Creating STAC Collections

Convert a dataset to a STAC Collection:

# Create a collection
collection = ds.to_stac_collection(
    id='climate-collection',
    description='Climate model output collection',
    license='CC-BY-4.0'
)

print(f"Collection ID: {collection.id}")
print(f"Description: {collection.description}")
print(f"Number of items: {len(list(collection.get_items()))}")

Multi-Asset Collections

Create a collection from multiple datasets:

# Create multiple datasets
temperature_ds = DummyDataset()
temperature_ds.attrs['title'] = 'Temperature Data'
# ... configure temperature_ds ...

precipitation_ds = DummyDataset()
precipitation_ds.attrs['title'] = 'Precipitation Data'
# ... configure precipitation_ds ...

wind_ds = DummyDataset()
wind_ds.attrs['title'] = 'Wind Data'
# ... configure wind_ds ...

# Create collection from multiple datasets
collection = DummyDataset.create_stac_collection(
    [temperature_ds, precipitation_ds, wind_ds],
    collection_id='climate-2020',
    description='Complete climate dataset for 2020',
    license='CC-BY-4.0'
)

print(f"Collection contains {len(list(collection.get_items()))} items")

File I/O

Saving STAC Items

Save a STAC Item to a JSON file:

# Save to file
ds.save_stac_item(
    'climate_item.json',
    id='climate-2020',
    geometry={
        'type': 'Polygon',
        'coordinates': [[[-90, -45], [90, -45], [90, 45], [-90, 45], [-90, -45]]]
    }
)

# Load from file
loaded_ds = DummyDataset.load_stac_item('climate_item.json')

Saving STAC Collections

Save a STAC Collection to a JSON file:

# Save collection
ds.save_stac_collection(
    'climate_collection.json',
    id='climate-collection',
    description='Climate model output'
)

# Load collection
loaded_ds = DummyDataset.load_stac_collection('climate_collection.json')

Spatial Metadata

Adding Spatial Extent

Explicitly add spatial extent information:

ds = DummyDataset()

# Add spatial extent
ds.add_spatial_extent(
    lat_bounds=(-60, 85),
    lon_bounds=(-180, 180)
)

print(f"Spatial bounds: {ds.attrs['geospatial_bounds']}")

Automatic Bbox Extraction

DummyXarray automatically extracts bounding boxes from:

  1. geospatial_bounds attribute (highest priority)
  2. Lat/lon coordinates (fallback)
ds = DummyDataset()
ds.add_dim('lat', 64)
ds.add_dim('lon', 128)

# Bbox will be automatically extracted from these coordinates
ds.add_coord('lat', ['lat'], data=np.linspace(-45, 45, 64))
ds.add_coord('lon', ['lon'], data=np.linspace(-90, 90, 128))

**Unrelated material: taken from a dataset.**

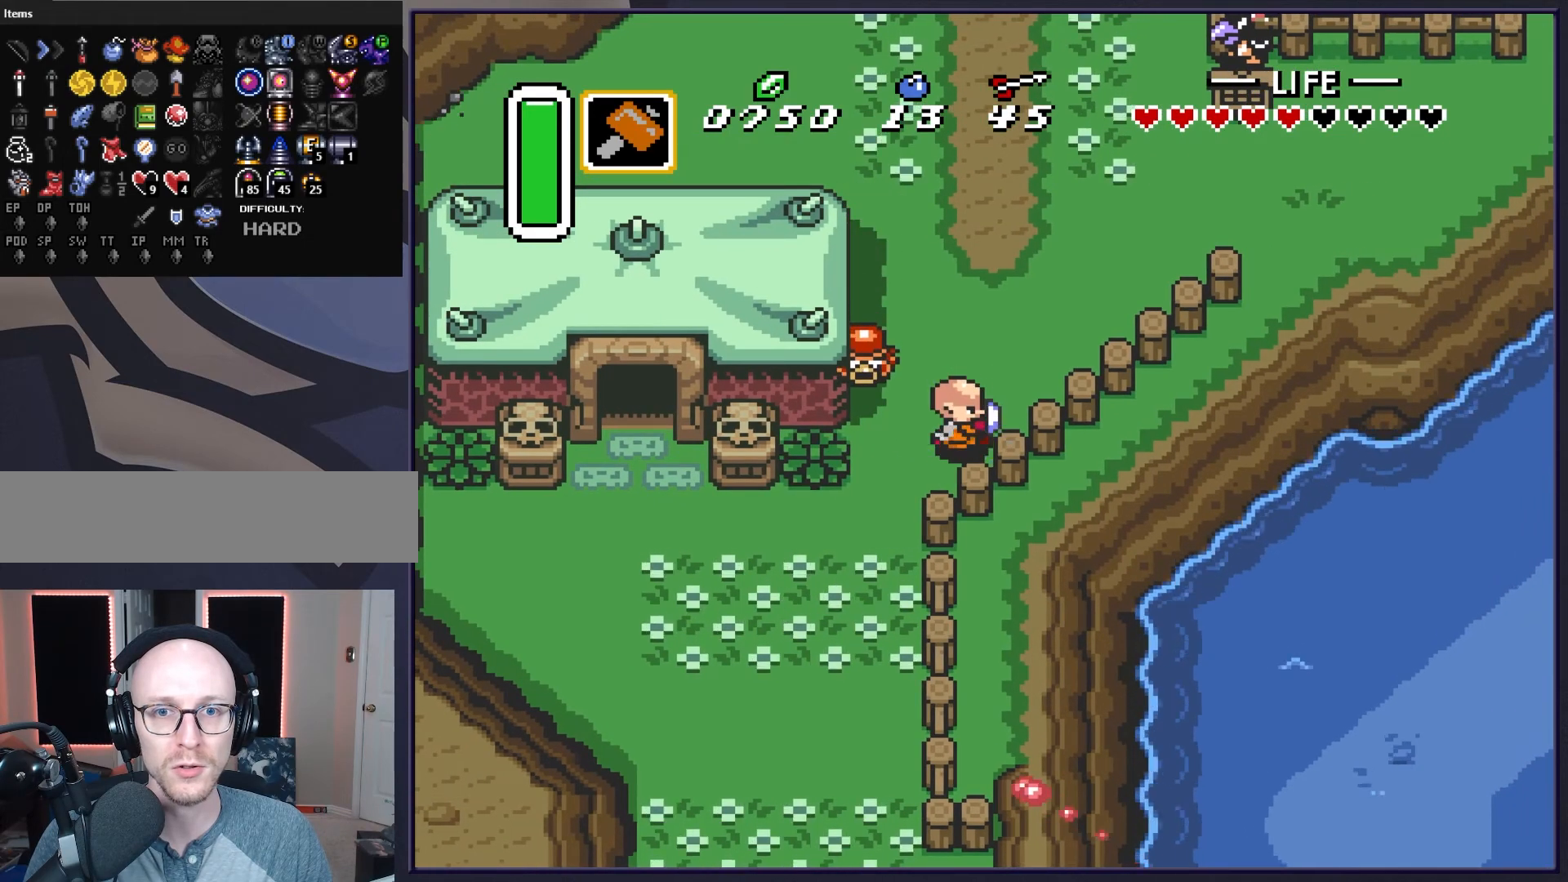
{"buttons": [], "events": [[33, "DPAD_LEFT", "down"], [67, "Y", "down"], [117, "DPAD_LEFT", "up"], [133, "Y", "up"]]}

item = ds.to_stac_item(id='auto-bbox')
print(f"Automatic bbox: {item.bbox}")  # [-90, -45, 90, 45]

Validating Spatial Metadata

Validate spatial metadata before creating STAC Items:

# Validate spatial metadata
validation = ds.validate_spatial_metadata()

if validation['valid']:
    print("✓ Spatial metadata is valid")
else:
    print("✗ Spatial metadata issues:")
    for issue in validation['issues']:
        print(f"  - {issue}")

Temporal Metadata

Inferring Temporal Extent

Automatically infer temporal extent from time coordinates:

ds = DummyDataset()
ds.add_dim('time', 365)

# Add time coordinate with units
ds.add_coord('time', ['time'], 
             data=np.arange(365),
             attrs={'units': 'days since 2020-01-01'})

# Infer temporal extent
start, end = ds.infer_temporal_extent()

print(f"Start: {start}")  # 2020-01-01
print(f"End: {end}")      # 2020-12-31
print(f"Coverage start: {ds.attrs['time_coverage_start']}")
print(f"Coverage end: {ds.attrs['time_coverage_end']}")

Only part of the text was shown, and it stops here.